- _AVAILABLE DATA_
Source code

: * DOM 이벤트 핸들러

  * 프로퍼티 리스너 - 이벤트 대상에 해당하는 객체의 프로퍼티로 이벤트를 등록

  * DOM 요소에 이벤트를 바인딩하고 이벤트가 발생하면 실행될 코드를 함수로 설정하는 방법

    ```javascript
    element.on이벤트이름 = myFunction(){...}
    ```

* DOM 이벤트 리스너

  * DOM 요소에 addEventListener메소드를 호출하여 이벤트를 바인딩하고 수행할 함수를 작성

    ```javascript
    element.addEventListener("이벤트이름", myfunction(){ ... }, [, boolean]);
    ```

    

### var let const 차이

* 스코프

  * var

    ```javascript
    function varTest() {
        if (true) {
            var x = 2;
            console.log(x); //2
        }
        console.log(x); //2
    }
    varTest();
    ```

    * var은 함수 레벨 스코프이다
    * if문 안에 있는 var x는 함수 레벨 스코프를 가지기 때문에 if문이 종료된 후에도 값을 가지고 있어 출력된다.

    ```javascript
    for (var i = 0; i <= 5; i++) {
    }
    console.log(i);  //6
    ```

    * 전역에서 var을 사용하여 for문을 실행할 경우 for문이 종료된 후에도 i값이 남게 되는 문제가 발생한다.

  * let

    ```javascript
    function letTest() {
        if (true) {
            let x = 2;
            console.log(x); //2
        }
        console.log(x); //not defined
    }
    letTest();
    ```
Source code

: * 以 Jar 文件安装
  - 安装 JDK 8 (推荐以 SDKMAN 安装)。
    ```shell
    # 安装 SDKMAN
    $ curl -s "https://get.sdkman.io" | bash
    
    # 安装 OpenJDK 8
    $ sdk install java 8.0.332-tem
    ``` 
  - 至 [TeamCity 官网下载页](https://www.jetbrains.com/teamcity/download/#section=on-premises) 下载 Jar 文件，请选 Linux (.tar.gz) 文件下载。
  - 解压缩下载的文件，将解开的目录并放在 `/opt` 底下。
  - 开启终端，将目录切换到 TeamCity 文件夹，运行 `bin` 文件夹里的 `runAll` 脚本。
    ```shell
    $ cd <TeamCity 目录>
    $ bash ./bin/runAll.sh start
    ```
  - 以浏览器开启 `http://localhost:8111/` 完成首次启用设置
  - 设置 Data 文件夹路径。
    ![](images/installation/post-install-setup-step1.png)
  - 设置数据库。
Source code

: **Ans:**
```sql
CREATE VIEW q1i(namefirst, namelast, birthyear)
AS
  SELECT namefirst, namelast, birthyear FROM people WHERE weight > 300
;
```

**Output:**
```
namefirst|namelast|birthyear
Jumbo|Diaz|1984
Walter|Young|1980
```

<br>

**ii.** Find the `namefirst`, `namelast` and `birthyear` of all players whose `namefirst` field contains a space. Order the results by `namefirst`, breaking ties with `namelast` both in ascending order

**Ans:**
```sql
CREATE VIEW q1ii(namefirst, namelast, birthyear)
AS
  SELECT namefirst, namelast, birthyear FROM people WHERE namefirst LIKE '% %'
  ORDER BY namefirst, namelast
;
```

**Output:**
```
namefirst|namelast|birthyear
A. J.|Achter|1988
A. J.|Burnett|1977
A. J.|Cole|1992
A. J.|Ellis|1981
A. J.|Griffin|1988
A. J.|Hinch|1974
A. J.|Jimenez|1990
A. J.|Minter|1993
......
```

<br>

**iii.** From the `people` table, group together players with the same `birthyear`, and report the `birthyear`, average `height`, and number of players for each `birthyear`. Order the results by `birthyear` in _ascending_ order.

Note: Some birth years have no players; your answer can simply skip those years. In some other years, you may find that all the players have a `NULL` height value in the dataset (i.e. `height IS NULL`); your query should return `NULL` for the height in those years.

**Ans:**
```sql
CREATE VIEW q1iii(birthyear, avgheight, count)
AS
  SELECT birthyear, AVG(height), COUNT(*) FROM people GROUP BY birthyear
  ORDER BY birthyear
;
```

- _AIM OF THE TASK_
Retype all of the material above. Do not alter a single word.

- _OUTPUT_
Source code

: * DOM 이벤트 핸들러

  * 프로퍼티 리스너 - 이벤트 대상에 해당하는 객체의 프로퍼티로 이벤트를 등록

  * DOM 요소에 이벤트를 바인딩하고 이벤트가 발생하면 실행될 코드를 함수로 설정하는 방법

    ```javascript
    element.on이벤트이름 = myFunction(){...}
    ```

* DOM 이벤트 리스너

  * DOM 요소에 addEventListener메소드를 호출하여 이벤트를 바인딩하고 수행할 함수를 작성

    ```javascript
    element.addEventListener("이벤트이름", myfunction(){ ... }, [, boolean]);
    ```

    

### var let const 차이

* 스코프

  * var

    ```javascript
    function varTest() {
        if (true) {
            var x = 2;
            console.log(x); //2
        }
        console.log(x); //2
    }
    varTest();
    ```

    * var은 함수 레벨 스코프이다
    * if문 안에 있는 var x는 함수 레벨 스코프를 가지기 때문에 if문이 종료된 후에도 값을 가지고 있어 출력된다.

    ```javascript
    for (var i = 0; i <= 5; i++) {
    }
    console.log(i);  //6
    ```

    * 전역에서 var을 사용하여 for문을 실행할 경우 for문이 종료된 후에도 i값이 남게 되는 문제가 발생한다.

  * let

    ```javascript
    function letTest() {
        if (true) {
            let x = 2;
            console.log(x); //2
        }
        console.log(x); //not defined
    }
    letTest();
    ```
Source code

: * 以 Jar 文件安装
  - 安装 JDK 8 (推荐以 SDKMAN 安装)。
    ```shell
    # 安装 SDKMAN
    $ curl -s "https://get.sdkman.io" | bash
    
    # 安装 OpenJDK 8
    $ sdk install java 8.0.332-tem
    ``` 
  - 至 [TeamCity 官网下载页](https://www.jetbrains.com/teamcity/download/#section=on-premises) 下载 Jar 文件，请选 Linux (.tar.gz) 文件下载。
  - 解压缩下载的文件，将解开的目录并放在 `/opt` 底下。
  - 开启终端，将目录切换到 TeamCity 文件夹，运行 `bin` 文件夹里的 `runAll` 脚本。
    ```shell
    $ cd <TeamCity 目录>
    $ bash ./bin/runAll.sh start
    ```
  - 以浏览器开启 `http://localhost:8111/` 完成首次启用设置
  - 设置 Data 文件夹路径。
    ![](images/installation/post-install-setup-step1.png)
  - 设置数据库。
Source code

: **Ans:**
```sql
CREATE VIEW q1i(namefirst, namelast, birthyear)
AS
  SELECT namefirst, namelast, birthyear FROM people WHERE weight > 300
;
```

**Output:**
```
namefirst|namelast|birthyear
Jumbo|Diaz|1984
Walter|Young|1980
```

<br>

**ii.** Find the `namefirst`, `namelast` and `birthyear` of all players whose `namefirst` field contains a space. Order the results by `namefirst`, breaking ties with `namelast` both in ascending order

**Ans:**
```sql
CREATE VIEW q1ii(namefirst, namelast, birthyear)
AS
  SELECT namefirst, namelast, birthyear FROM people WHERE namefirst LIKE '% %'
  ORDER BY namefirst, namelast
;
```

**Output:**
```
namefirst|namelast|birthyear
A. J.|Achter|1988
A. J.|Burnett|1977
A. J.|Cole|1992
A. J.|Ellis|1981
A. J.|Griffin|1988
A. J.|Hinch|1974
A. J.|Jimenez|1990
A. J.|Minter|1993
......
```

<br>

**iii.** From the `people` table, group together players with the same `birthyear`, and report the `birthyear`, average `height`, and number of players for each `birthyear`. Order the results by `birthyear` in _ascending_ order.

Note: Some birth years have no players; your answer can simply skip those years. In some other years, you may find that all the players have a `NULL` height value in the dataset (i.e. `height IS NULL`); your query should return `NULL` for the height in those years.

**Ans:**
```sql
CREATE VIEW q1iii(birthyear, avgheight, count)
AS
  SELECT birthyear, AVG(height), COUNT(*) FROM people GROUP BY birthyear
  ORDER BY birthyear
;
```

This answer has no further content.